Easter eggs, or hidden extras, even required fans to actively unlock them. By typing “1138” on the DVD option menu for “Star Wars: Episode III — Revenge of the Sith,” for instance, viewers gained access to a short scene of Yoda rapping.
Since DVD sales plummeted in the late 2000s, however, some in the industry believe major studios have scaled back on spending money to produce extras.
Several studios, including Warner Bros., declined to give numbers or discuss the evolution of extras and their budgets.
“Budgets were definitely more significant across the board when DVDs were a dominant player,” said Julie Dansker, vice president for sales and marketing at the Orchard, an independent distributor.

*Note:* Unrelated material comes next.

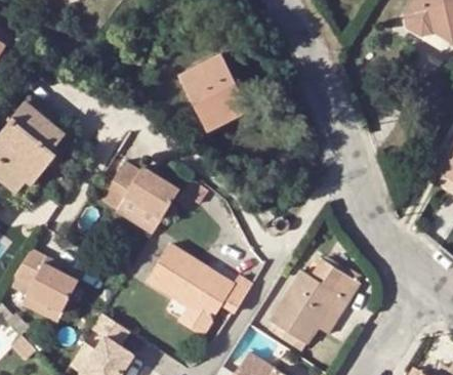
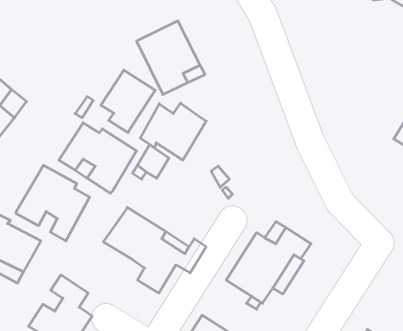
building: none -> [101,70,155,133]
building: none -> [140,103,206,160]
building: none -> [16,165,90,241]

Now that most video stores are gone, this content is also unavailable to rent — in the physical or digital realms. On iTunes Extras, which was started in 2014, bonus features are only accessible to buyers.
By purchasing “Get Out” for $14.99, users can enjoy an alternate ending, deleted scenes, a behind-the-scene documentary, a sit-down discussion with the writer-director Jordan Peele and his cast, and Peele’s audio commentary, features that are also available on the DVD version.
But some distributors design extras expressly for the iTunes version to increase digital sales: “Dior and I,” a documentary about the Christian Dior design company, for example, made its 2015 debut on Apple’s website with an exclusive photo gallery from a fashion show featured in the film.
Studios, however, do not have incentives for releasing extras on subscription-based platforms. Neither do most streaming services themselves: Netflix, Hulu and Amazon Prime produce few bonus features for their original content. “She’s Gotta Have It,” for instance, the Netflix series from Spike Lee, was released without extras.
FilmStruck is among the niche streaming services that gives access to plenty of bonus features.
“It’s the only streaming platform I know of that allows you to switch on the fly between the film’s soundtrack and the audio commentary track,” said Peter Becker, president of the Criterion Collection, which is a partner with Turner Classic Movies on FilmStruck.
But even cinephiles may take some convincing.
Greg Oxenberg, 28, a film student at New York University, said he loved Criterion titles, but was not drawn to streaming.
“I use the New York Public Library a lot because they have tons of different locations and you can order the DVDs you’re looking for online,” said the self-described film nerd, who likes dissecting director commentaries to hone his screenwriting skills.
Jonathan Foster, 36, an aspiring screenwriter who was leaving Bergman’s “Smiles of a Summer Night” at Film Forum one evening last month, said he’s fond of extras, but has cut back on buying DVDs for financial reasons. For movie analysis, these days, he turns to websites like the Playlist, IMDb or RogerEbert.com.
“But it’s not quite as convenient as having it all on that disc and popping it in,” he admitted.
Foster’s wistful comment made me melancholic about my time spent at Mister Video III. Maybe, I thought, the DVDs stored in Perez’s man cave will pay off after all.
But for now, like Perez’s store — and my idle 20s — it appears as though access to hours of geeky, director-narrated analysis at a low cost is gone.